Buckwheat cake

Gâteau au sarrasin

For 6 people


  • 100 gr. of boiled buckwheat
  • 1 tsp. soup boiled buckwheat
  • 1 / 4 l. milk
  • 50 gr. margarine
  • 4 eggs
  • 200 gr. ground hazelnuts
  • 100 gr. of brown sugar
  • 1 tsp. cinnamon coffee
  • 1 pinch cardamom
  • 1 pinch of salt
  • A little fat for the mold

 

20 à 25 mn. + 20 mn. de repos
60 mn.
200°C.(th.6 1/2)/425-450°F

 


 

 

  1. Wear buckwheat porridge boiled with milk, margarine and sugar for 2 minutes. approx. while stirring with a wooden spoon, then remove from heat and let stand for 20 minutes. approx. to cooling.
     
  2. Preheat oven to 200 ° C. (th.6 1 / 2).
     
  3. Separate egg yolks whites.

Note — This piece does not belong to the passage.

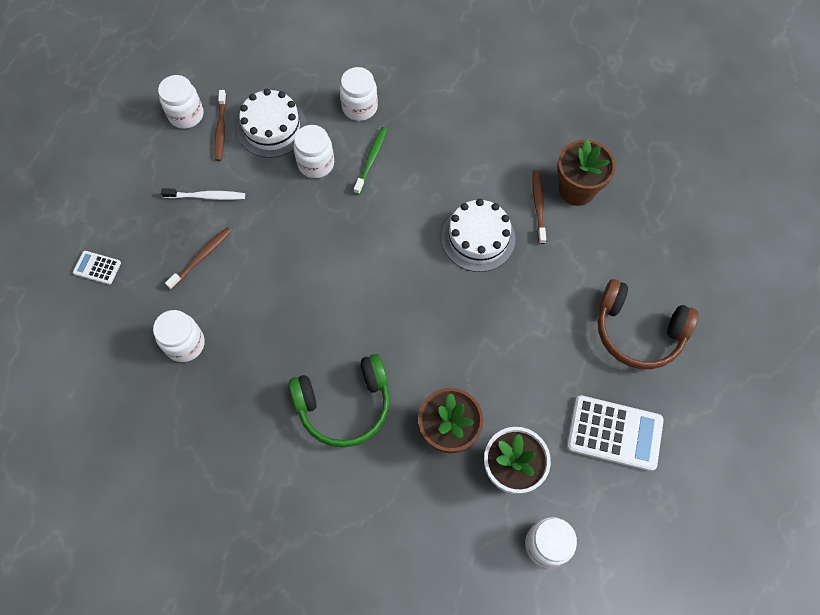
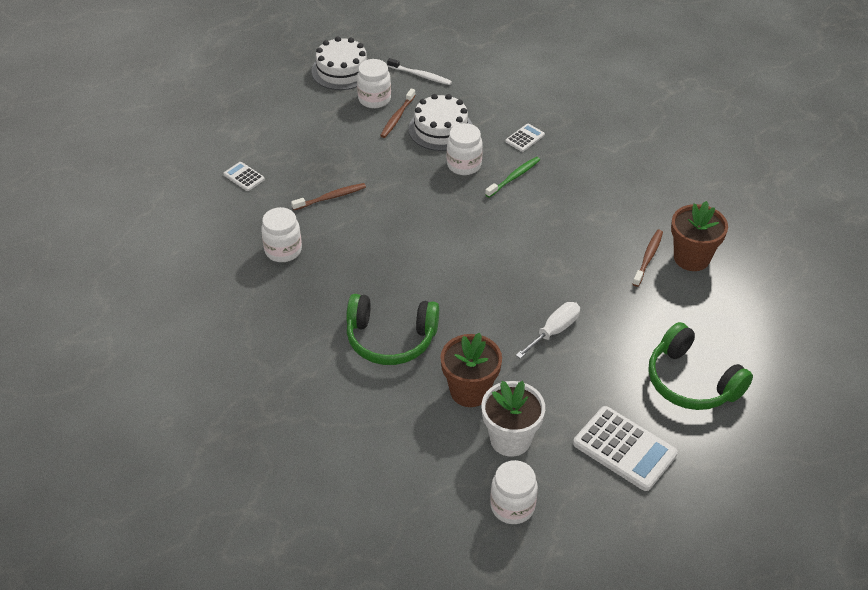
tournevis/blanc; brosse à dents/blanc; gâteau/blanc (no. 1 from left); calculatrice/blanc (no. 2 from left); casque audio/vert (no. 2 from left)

Beat the egg yolks with cinnamon, cardamom and sugar. Add the ground hazelnuts, then boiled buckwheat. Mount the white snow farm, and incorporate them gently to the batter.
     
  4. Grease a mold to carefully kougelhopf, paper-on with the rest of boiled buckwheat, and then pour in batter. Bake for 60 minutes. approx. Let cool on rack pin.